If the price gets too high, demand goes down until price comes down. Meanwhile, a high price will incentivize other suppliers to enter the market and compete for demand, returning prices to an equitable exchange point.
If the price gets too low, demand goes up until supply is exhausted. Meanwhile, other suppliers will enter the market to compete for demand, returning prices to an equitable exchange point.
In all cases, rational price is the consequence of voluntary decisions by free traders. Until a time machine that can see the future is built, those voluntary decisions cannot be pre-determined, regardless of how much AI horsepower is thrown at the question.
External forces upon the market – such as interventions from government force of law through price controls – cause disequilibrium and misallocation of goods and services. Misallocation means demanders want or need something and can’t get it, and, suppliers want to sell something but can’t sell it and still remain in the market.

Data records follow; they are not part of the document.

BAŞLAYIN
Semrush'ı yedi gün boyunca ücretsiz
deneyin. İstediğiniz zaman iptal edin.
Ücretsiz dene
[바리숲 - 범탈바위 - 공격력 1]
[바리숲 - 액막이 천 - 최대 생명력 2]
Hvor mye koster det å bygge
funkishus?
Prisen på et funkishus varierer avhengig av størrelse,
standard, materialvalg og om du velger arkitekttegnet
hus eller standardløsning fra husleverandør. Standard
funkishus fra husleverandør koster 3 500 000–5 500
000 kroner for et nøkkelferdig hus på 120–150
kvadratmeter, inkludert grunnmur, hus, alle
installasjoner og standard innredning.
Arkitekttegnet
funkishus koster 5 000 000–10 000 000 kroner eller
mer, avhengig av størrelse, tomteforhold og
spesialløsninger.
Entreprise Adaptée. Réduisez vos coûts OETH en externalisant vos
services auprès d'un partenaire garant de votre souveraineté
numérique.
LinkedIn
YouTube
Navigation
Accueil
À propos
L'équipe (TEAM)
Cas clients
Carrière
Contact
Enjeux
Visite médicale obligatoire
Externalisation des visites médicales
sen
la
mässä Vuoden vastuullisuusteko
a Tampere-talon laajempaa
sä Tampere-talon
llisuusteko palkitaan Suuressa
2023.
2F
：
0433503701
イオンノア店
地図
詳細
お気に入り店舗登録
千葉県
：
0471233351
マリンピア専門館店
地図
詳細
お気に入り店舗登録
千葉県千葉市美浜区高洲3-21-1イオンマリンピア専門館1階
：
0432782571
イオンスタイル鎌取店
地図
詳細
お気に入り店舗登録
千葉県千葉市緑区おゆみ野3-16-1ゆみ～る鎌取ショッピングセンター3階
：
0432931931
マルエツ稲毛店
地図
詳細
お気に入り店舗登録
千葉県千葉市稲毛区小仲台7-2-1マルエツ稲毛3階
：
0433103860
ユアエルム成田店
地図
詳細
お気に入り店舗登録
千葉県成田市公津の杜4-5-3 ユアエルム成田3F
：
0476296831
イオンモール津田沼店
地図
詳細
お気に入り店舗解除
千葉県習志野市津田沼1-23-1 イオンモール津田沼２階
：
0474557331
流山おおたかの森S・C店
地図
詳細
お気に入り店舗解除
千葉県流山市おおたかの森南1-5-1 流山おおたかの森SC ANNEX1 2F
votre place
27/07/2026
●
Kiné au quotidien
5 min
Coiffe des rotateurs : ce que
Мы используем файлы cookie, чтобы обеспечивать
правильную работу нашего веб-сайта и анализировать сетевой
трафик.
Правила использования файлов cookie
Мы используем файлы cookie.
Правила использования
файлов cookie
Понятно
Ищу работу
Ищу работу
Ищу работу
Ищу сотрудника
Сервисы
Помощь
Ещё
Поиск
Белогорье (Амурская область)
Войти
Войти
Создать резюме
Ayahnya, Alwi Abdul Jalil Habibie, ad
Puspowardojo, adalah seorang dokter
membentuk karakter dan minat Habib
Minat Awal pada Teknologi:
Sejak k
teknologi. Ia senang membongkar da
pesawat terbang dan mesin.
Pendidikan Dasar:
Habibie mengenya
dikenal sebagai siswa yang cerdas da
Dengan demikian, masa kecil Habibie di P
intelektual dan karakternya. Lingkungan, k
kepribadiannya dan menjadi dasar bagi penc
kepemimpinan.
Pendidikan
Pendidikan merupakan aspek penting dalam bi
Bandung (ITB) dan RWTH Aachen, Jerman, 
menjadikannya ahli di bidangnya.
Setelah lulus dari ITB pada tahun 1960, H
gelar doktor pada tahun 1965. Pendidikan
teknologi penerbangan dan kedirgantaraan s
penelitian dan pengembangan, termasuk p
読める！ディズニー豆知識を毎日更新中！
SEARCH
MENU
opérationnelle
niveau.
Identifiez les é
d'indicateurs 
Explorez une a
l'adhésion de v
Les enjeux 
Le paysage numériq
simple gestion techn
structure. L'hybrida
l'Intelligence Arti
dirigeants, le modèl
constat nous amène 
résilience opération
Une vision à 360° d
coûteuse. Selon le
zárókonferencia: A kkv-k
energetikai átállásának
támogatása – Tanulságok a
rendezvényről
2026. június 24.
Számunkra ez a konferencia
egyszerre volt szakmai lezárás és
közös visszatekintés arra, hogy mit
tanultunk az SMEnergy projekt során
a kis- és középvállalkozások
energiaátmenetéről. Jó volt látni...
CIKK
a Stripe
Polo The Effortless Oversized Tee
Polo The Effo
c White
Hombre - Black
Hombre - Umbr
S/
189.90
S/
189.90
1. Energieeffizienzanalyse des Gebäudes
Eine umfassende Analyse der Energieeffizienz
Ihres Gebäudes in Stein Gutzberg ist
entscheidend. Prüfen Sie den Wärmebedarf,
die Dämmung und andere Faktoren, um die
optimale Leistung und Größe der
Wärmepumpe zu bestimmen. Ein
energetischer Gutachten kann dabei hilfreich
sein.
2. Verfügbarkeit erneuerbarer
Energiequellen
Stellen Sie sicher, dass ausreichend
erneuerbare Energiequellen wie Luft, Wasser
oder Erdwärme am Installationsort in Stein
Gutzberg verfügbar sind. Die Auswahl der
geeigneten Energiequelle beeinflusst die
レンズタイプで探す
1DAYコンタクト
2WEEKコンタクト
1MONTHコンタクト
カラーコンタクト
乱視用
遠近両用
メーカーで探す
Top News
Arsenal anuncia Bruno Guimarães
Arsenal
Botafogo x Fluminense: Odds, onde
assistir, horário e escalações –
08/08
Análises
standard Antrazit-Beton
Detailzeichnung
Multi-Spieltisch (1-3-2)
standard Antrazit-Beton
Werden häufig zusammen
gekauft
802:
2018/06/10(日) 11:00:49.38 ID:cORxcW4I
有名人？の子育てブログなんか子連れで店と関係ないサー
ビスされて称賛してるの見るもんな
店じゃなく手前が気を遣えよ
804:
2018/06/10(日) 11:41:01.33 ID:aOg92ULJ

Cost is what suppliers have to invest to produce goods and services. If price is lower than cost, suppliers leave the market. If price equals cost, suppliers don’t enter the market. In either case, price must be allowed to float to a point where demanders will still buy, and sellers have enough profit margin to incentivize them to enter or remain in the market.
Without profit, there is no market, which means nothing to sell, and nothing to buy. Obviously, when government consumes profit through taxation and appropriation, markets cease to exist.
Government price controls monkey wrench the entire system. The monolithic force of law cannot reproduce the complexity of free decisions made by millions of market participants that produce rational prices.
This is true regardless of what good or service is at stake, be it groceries, gas, electricity, health care, etc.
Price is a consequence of free trade. Free trade must exist for prices to be rational.
Politicians who promise to deliver price controls to achieve equity, should be ignored. They either don’t know what they’re talking about, or they’re maliciously trying to grab power for themselves by pandering to poorly educated voting blocks of people who don’t realize that politicians who make such promises can never deliver, and that what those politicians promise is impossible.
As you can see from the above, the market is not that difficult to understand, provided you remember the fundamentals.